Mons-Centre

Mercredi, le PTB-Go a présenté quelques figures de proue du parti de gauche qui représenteront les couleurs de la formation lors des prochaines élections du 25 mai. "Ces élections seront remplies de surprises", assure Raoul Hedebouw. "Beaucoup de gens ne se reconnaissent plus dans les valeurs du PS et d’Écolo. Ils veulent retrouver une gauche qui a des couleurs. Ce message a plus de retour ici, dans la région du Centre."

Pour incarner ce renouveau dont ils veulent être l’écho, le PTB-Go pourra compter sur une liste qui ne manque pas de manifester son enthousiasme. Et la tête de liste ne sera autre que Marco Van Hees. Cet "infatigable pourfendeur des injustices fiscales" tirera la liste fédérale.

Habitant de Morlanwelz, l’agent du SPF Finances et essayiste entend défendre le service public et la justice sociale. "Il faut supprimer les cadeaux fiscaux tels que les intérêts notionnels ou les plus values sur action ainsi que taxer les grosses fortunes au-delà de 1,5 million d’euros", explique-t-il.

Pour le soutenir, Sofie Merckx, conseillère communale et médecin généraliste à Charleroi, sera à ses côtés. "Je suis là pour appuyer la candidature de Marco", précise la Carolo. "Nous voulons représenter la voix des gens dans la rue qui en ont marre de payer toujours plus d’impôts."

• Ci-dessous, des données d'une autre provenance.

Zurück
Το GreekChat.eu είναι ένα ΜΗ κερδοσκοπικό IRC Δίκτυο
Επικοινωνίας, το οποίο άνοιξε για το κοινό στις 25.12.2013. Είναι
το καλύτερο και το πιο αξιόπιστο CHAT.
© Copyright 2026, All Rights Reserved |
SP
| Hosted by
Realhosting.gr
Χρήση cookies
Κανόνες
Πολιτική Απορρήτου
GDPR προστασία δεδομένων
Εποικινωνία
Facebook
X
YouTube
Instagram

À la 3e place, nous pourrons retrouver Christian Viroux, ancien permanent de la FGTB Charleroi. Issu d’une famille purement socialiste, il a décidé de quitter les rouges d’Elio Di Rupo pour virer encore plus à gauche. "Le relais politique qui devait être le PS ne l’était plus. J’ai vu le PTB donner de la voix. La Belgique a besoin d’un parti qui se positionne vraiment à gauche. Je veux dire au PS que la récréation est finie."

L’objectif du parti est clair. Ils veulent avoir au moins deux élus au parlement. "D’ailleurs, les sondages le montrent. Nous sommes à 5 ou 6 % alors que nous étions à 1,9 % en 2010", explique Raoul Hedebouw. "À La Louvière, la campagne commence et l’on sent réellement l’enthousiasme des gens, une force qui est prête à réagir", conclut Antoine Hermant, conseiller communal dans la cité des Loups.